The rest of the attendant noise concerning the team - Pederson's in-game decisions, Carson Wentz's growing pains, Dorial Green-Beckham's allergic fear of the football, Josh Huff's dramatic re-creation of Washington crossing the Delaware - all certainly has some bearing on the situation, but if you can't block and you can't cover, you can't win.
Barbre appears to be a long shot to play Sunday and Lane Johnson will be serving the fifth game of his 10-game suspension. While Halapoulivaati Vaitai and Stefen Wisniewski have been acceptable substitutes on the offensive line, that only means Wentz hasn't gotten hurt yet. Otherwise, the line is merely taking up space. It isn't making the running game work. It isn't providing enough pass protection to put Wentz under center very often. So, Allen Barbre's hamstring is a big problem, as is Lane Johnson's nutrition program.
As for McKelvin, who had Beckham in coverage on Manning's first two touchdown passes, he probably wouldn't be on the field if the Eagles had anything resembling an alternative. Since Ron Brooks went down with a torn quadriceps, the cornerback position is ridiculously thin. C.J. Smith was promoted from the practice squad four weeks ago, but he hasn't taken a defensive snap yet, so that's an indication of the regard with which he is held. Aside from McKelvin, the corners are starter Nolan Carroll, who has been flagged for penalties six times this season, and rookie Jaylen Mills. When the Eagles play nickel coverage, which will be a lot against Ryan, they have increasingly used safety Jaylen Watkins as the extra back. Schwartz is looking for pasta that will stick to the wall - Watkins, who totaled 16 defensive snaps in the first five games of the season, got 61 against the Giants - but he doesn't have a lot of pasta to work with.

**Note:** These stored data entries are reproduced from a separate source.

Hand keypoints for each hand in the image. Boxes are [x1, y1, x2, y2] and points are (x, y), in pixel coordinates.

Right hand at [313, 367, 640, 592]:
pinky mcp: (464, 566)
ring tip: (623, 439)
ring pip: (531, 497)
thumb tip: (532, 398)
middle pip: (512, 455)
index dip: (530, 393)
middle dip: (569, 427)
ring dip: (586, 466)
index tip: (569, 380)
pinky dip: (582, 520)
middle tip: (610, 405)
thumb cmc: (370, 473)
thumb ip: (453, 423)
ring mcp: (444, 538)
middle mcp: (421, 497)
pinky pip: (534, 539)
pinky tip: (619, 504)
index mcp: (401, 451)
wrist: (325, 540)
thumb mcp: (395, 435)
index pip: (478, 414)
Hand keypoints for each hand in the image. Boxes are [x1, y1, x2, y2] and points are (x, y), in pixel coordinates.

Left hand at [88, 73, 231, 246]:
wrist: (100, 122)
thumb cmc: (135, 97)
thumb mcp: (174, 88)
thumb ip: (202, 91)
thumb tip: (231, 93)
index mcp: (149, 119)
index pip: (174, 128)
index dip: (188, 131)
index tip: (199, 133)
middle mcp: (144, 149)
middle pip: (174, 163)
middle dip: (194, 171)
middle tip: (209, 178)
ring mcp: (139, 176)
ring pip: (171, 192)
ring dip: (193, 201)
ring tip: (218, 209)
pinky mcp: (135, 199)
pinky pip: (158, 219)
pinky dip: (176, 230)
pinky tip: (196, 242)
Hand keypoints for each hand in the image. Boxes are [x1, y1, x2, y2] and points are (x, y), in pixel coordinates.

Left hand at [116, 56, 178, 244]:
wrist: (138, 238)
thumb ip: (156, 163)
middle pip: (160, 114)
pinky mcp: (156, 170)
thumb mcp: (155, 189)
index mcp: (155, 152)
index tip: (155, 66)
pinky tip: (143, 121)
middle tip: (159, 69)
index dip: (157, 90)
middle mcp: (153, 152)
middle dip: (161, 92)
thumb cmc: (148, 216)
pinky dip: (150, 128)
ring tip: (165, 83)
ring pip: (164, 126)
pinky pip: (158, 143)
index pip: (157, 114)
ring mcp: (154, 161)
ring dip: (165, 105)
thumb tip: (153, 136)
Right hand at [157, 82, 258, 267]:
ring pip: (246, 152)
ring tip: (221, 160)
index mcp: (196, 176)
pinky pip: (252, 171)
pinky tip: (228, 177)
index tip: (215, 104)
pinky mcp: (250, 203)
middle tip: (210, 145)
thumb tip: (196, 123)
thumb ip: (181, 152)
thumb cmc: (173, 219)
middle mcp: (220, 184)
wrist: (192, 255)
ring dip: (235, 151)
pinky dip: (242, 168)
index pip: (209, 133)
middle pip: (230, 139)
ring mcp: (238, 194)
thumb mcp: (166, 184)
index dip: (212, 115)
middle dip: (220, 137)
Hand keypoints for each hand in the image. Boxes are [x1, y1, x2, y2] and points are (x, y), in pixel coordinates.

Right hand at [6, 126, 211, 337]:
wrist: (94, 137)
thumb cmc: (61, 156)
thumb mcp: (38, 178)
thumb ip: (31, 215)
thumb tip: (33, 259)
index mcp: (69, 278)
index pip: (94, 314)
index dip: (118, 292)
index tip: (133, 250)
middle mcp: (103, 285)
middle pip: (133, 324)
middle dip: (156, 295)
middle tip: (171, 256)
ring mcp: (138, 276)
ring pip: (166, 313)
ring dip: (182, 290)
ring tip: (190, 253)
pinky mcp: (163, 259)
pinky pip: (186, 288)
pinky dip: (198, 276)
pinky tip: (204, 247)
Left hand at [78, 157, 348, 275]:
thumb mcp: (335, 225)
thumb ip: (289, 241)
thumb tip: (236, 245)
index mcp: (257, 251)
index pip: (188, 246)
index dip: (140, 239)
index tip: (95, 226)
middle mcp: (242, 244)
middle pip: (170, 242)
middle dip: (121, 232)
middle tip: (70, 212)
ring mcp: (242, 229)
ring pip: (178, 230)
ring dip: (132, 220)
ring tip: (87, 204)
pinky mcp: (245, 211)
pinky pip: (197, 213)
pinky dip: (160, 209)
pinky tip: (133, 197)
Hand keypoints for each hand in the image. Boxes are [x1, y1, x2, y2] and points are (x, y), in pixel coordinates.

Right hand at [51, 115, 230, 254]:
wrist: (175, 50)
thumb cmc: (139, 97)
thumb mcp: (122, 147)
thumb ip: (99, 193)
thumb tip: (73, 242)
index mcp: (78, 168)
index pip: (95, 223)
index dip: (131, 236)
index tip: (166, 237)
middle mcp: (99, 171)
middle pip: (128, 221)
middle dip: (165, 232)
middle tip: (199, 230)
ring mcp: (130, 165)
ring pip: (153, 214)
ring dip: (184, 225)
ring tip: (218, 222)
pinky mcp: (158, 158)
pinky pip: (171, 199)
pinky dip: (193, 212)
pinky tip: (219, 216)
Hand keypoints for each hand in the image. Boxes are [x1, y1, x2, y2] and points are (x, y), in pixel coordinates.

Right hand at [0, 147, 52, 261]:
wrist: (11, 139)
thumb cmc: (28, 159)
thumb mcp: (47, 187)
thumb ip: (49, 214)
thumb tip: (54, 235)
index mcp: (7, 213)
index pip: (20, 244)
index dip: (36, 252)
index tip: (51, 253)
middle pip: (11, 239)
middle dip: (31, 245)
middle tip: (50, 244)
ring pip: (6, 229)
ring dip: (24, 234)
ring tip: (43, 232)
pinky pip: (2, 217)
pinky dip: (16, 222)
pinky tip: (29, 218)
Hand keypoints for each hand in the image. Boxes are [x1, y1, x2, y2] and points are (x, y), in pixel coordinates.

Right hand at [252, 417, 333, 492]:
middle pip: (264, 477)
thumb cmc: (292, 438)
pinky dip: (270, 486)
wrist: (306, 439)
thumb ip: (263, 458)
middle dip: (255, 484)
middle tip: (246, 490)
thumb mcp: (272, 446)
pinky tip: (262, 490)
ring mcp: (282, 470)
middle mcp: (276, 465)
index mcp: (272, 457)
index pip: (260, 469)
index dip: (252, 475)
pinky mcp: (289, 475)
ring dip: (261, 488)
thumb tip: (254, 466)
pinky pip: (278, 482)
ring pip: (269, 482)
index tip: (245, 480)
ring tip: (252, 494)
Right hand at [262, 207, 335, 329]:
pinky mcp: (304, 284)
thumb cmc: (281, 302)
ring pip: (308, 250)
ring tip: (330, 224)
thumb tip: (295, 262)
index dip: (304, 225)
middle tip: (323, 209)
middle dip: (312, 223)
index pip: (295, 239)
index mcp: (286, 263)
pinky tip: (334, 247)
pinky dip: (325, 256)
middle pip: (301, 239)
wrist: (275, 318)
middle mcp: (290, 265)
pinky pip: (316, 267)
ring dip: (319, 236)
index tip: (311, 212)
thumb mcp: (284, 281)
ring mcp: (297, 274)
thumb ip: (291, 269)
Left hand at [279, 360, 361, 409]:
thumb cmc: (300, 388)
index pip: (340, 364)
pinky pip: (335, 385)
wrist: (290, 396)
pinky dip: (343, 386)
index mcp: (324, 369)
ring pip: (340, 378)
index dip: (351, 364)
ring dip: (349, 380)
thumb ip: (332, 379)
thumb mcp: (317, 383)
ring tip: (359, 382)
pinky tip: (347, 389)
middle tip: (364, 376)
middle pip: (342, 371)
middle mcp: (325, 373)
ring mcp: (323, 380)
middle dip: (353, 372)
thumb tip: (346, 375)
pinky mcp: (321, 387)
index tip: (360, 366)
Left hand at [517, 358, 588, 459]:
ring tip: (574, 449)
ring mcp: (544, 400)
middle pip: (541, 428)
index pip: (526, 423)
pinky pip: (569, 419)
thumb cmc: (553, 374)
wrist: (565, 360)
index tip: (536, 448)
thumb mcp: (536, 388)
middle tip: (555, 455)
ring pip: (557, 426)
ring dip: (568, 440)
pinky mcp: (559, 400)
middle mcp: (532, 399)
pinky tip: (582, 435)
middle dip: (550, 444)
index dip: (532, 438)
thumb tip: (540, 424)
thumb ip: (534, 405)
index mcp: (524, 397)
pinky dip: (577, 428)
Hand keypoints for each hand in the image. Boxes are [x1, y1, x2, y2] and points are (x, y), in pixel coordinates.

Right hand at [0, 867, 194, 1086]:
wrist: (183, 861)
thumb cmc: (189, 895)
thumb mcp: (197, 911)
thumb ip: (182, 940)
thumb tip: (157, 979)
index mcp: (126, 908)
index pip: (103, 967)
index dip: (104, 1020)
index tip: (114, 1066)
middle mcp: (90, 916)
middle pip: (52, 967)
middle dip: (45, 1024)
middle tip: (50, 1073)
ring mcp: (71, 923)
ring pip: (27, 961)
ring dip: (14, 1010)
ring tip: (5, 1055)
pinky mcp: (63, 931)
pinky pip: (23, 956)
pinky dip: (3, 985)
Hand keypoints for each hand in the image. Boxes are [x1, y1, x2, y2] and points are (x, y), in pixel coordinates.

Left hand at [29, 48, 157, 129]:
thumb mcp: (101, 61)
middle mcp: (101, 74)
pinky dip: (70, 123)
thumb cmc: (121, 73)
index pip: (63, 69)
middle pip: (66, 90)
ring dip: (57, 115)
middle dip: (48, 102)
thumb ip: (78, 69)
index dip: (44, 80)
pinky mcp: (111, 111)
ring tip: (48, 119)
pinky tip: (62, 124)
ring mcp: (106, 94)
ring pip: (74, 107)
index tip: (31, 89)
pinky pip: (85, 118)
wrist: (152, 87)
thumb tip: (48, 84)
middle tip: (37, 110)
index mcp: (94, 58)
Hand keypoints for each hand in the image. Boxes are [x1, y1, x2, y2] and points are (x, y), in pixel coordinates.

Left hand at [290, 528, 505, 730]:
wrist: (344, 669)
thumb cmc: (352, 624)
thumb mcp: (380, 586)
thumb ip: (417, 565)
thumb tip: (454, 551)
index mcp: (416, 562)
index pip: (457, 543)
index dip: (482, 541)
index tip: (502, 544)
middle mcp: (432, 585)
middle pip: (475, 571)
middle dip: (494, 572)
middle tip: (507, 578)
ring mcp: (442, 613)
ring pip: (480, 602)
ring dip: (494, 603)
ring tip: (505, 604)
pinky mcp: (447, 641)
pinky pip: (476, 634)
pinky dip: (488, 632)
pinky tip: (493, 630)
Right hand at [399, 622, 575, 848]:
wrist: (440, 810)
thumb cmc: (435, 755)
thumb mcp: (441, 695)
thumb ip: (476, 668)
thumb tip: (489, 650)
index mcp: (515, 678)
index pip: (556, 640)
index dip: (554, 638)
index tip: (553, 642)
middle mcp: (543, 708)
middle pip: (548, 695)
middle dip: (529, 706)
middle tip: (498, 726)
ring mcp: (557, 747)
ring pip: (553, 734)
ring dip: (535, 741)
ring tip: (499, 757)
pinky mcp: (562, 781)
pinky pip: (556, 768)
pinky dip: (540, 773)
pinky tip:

That said, Leodis McKelvin and his nagging hamstring will be on the field against Ryan, who leads the league with 23 touchdown passes. Wisniewski will be at left guard, trying to pry open a running lane for someone, because of Barbre's continuing hamstring problem. As frustrating as it must be for them personally, the hamstring injuries of safety Terrence Brooks and linebacker Kamu Grugier-Hill aren't affecting the team very much, although Nigel Bradham and Jordan Hicks might eventually fall over from exhaustion in the absence of dependable linebacker relief.
Football players get hurt. You don't need to take an exit poll after a game to see the players limping or just moving slowly as they leave the locker room, their fingers splinted with tongue depressors and tape, their skin scraped and raw. It's part of the game.
At this moment in the season, however, the Eagles could have used better luck. They need all the help they can get to keep from tumbling into the abyss. But this was a somber, overcast Wednesday in which there wasn't much good news in the morning report. Or at least that's the way it felt.